The FDA’s Endocrinologic and Metabolic Drugs Advisory Committee voted 14-1 to recommend approval of liraglutide for chronic weight management in obese and certain overweight patients.
Novo Nordisk is seeking approval for once-daily, injectable liraglutide 3 mg as an adjunct to diet and exercise in patients with a BMI of at least 30 or in those with a BMI of at least 27 and one or more weight-related comorbidities. The proposed trade name is Saxenda.
“I thought the data very clearly supported efficacy in terms of weight loss, at least in a very large subset of patients taking [liraglutide],” committee member David W. Cooke, MD, of Johns Hopkins School of Medicine, said during the meeting.
“I’m less confident in the long-term health benefits, but since the safety data didn’t raise any marked new concerns beyond what’s already been considered for the marketed dosage, it’s reasonable to have liraglutide as a weight loss drug.”
Assessing the Evidence
Novo Nordisk, the drug’s manufacturer, opted to submit the new drug application for the 3.0-mg dose of liraglutide based on results from a dose-ranging phase 2 trial (1807). In the trial, weight change after treatment with liraglutide 1.2 mg, 1.8 mg, 2.4 mg and 3.0 mg, as compared with orlistat and placebo, was evaluated at 20 and 52 weeks.
In addition to trial 1807, results from three individual phase 3 trials (1839, 1922 and 1923) and a phase 3 32-week sleep apnea trial (3970), which, all told, included more than 5,000 patients, were assessed by the FDA. The largest trial was 1839 and therefore had the most influence on data from the pooled analysis, according to the agency.
Results from the FDA analysis indicated that the proportion of patients across all trials who lost at least 5% of their body weight with liraglutide 3.0 mg was significantly higher than with placebo (60.3% vs. 20.4%).
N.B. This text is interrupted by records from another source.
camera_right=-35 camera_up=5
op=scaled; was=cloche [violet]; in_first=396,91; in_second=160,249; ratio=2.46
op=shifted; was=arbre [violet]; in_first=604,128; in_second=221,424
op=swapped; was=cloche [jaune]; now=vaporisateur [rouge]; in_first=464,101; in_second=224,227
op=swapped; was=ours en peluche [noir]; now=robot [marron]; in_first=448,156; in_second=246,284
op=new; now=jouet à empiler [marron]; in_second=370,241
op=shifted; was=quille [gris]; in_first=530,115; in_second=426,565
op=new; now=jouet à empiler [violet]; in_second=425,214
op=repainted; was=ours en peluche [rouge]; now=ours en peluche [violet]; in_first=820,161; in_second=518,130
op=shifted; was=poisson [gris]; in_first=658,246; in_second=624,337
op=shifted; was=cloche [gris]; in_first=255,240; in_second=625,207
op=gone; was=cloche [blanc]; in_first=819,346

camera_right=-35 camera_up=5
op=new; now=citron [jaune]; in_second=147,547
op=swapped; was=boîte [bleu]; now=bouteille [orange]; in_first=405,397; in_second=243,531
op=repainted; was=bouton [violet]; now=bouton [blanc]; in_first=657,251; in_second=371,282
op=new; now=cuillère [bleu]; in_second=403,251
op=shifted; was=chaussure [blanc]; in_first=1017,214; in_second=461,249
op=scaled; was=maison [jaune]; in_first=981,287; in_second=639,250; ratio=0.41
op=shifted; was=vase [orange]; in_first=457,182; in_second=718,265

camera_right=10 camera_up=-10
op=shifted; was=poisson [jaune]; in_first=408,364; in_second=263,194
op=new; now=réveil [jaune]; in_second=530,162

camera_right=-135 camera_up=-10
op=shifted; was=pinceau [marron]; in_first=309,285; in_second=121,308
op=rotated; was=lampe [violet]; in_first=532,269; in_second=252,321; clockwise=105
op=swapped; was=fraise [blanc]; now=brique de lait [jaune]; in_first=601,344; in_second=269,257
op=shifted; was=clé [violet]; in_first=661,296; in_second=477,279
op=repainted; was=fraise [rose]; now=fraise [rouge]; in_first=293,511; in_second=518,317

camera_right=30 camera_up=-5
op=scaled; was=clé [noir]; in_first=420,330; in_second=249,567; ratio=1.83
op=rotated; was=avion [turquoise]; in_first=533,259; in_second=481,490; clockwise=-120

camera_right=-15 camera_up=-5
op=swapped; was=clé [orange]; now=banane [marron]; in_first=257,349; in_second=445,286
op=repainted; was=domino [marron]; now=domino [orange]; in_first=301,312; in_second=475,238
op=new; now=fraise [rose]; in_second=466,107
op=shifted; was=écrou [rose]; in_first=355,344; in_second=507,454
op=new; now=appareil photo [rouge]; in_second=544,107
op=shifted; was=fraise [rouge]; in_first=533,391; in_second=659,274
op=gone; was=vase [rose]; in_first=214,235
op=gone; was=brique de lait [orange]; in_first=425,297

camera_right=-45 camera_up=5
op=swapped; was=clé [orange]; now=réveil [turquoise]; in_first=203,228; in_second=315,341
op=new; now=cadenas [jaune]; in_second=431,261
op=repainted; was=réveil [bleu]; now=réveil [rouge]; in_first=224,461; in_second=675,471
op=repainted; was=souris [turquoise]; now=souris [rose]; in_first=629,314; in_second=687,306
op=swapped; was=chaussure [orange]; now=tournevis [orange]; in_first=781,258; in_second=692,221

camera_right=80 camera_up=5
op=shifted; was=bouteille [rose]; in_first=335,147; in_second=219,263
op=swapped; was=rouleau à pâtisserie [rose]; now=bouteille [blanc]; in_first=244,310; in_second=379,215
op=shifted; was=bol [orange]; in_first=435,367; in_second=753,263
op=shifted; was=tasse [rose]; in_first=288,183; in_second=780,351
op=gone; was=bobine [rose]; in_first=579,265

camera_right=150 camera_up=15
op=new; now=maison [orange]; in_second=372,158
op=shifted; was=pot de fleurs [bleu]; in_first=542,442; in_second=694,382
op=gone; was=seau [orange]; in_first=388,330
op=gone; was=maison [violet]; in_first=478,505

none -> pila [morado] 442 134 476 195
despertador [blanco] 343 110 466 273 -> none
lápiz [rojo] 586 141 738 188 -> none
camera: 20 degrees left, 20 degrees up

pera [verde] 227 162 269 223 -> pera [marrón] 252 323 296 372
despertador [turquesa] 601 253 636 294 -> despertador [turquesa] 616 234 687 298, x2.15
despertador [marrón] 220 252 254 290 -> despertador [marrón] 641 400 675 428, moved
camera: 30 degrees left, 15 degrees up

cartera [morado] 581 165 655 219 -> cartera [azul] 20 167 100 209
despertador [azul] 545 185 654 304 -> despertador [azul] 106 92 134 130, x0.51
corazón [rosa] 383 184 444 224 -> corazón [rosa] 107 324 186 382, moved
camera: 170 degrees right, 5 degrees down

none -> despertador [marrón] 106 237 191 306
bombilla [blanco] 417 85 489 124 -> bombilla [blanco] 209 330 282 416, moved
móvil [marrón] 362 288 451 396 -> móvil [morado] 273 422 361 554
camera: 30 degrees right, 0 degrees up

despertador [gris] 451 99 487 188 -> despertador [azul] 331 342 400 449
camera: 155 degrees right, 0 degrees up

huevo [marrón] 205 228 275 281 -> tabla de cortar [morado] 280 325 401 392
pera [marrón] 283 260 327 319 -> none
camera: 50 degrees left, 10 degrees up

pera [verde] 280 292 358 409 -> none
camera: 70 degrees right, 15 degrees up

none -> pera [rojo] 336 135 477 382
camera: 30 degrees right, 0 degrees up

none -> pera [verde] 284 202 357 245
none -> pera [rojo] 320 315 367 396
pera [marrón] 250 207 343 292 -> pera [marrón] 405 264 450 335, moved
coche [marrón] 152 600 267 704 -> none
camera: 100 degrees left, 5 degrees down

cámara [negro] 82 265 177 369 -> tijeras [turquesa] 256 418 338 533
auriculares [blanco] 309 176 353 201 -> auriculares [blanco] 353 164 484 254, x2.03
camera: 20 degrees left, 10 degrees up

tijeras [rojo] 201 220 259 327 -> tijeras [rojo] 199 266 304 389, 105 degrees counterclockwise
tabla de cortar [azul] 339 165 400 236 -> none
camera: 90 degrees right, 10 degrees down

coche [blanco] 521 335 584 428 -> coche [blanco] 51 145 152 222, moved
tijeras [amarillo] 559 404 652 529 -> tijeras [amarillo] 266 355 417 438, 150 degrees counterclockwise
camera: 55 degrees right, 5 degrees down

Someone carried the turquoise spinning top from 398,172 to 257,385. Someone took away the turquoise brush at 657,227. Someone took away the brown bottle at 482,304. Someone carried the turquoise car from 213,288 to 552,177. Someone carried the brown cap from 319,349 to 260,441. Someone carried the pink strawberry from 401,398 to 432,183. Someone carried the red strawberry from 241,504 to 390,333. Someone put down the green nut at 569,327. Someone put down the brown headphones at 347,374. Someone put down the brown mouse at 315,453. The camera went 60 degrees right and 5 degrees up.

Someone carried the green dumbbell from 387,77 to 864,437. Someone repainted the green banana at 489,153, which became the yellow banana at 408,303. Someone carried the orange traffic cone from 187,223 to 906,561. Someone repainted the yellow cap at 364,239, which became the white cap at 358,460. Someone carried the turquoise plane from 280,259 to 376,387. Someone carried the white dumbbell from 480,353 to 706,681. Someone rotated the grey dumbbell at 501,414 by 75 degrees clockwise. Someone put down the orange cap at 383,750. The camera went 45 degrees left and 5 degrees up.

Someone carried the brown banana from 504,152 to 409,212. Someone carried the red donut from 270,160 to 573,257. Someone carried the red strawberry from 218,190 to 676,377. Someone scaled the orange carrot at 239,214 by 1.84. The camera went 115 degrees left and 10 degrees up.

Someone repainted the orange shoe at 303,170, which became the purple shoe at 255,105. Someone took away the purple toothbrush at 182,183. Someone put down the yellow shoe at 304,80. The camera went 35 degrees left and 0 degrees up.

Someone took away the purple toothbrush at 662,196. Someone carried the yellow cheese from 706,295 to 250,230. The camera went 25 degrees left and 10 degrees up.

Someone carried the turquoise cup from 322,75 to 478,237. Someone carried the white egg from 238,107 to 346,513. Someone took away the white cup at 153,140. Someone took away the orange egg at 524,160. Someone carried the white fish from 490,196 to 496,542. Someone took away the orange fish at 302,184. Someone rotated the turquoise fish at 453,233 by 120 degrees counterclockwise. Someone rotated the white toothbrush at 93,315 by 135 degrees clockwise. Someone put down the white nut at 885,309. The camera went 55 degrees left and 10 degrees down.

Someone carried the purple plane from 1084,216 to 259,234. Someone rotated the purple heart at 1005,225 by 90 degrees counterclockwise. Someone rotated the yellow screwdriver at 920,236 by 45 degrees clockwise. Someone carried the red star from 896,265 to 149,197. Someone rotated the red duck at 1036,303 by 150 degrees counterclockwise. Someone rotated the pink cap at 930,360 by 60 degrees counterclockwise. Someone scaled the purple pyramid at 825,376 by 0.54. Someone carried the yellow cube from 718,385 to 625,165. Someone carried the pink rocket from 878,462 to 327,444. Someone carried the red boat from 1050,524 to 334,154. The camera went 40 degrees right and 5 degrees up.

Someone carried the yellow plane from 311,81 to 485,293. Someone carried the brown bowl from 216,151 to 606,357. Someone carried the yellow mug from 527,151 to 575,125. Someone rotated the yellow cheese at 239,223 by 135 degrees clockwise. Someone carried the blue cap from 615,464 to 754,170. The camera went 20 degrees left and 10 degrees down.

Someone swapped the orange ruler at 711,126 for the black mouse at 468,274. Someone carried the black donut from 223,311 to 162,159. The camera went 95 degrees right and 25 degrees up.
Similar results were noted for those who lost at least 10% of their body weight (31.2% vs. 8.7%), according to briefing documents provided by the FDA.
In an analysis of the largest trial, patients taking liraglutide 3.0 mg lost an average of 8% of their baseline body weight, whereas patients on placebo lost only 2.6% by week 56, translating to a mean treatment difference of 5.39%.
The FDA, however, also conducted another analysis that included retrieved dropouts and found treatment differences of 4.6% and 4.8%. These findings countered the sponsor’s contention that patients who dropped out would not affect the results.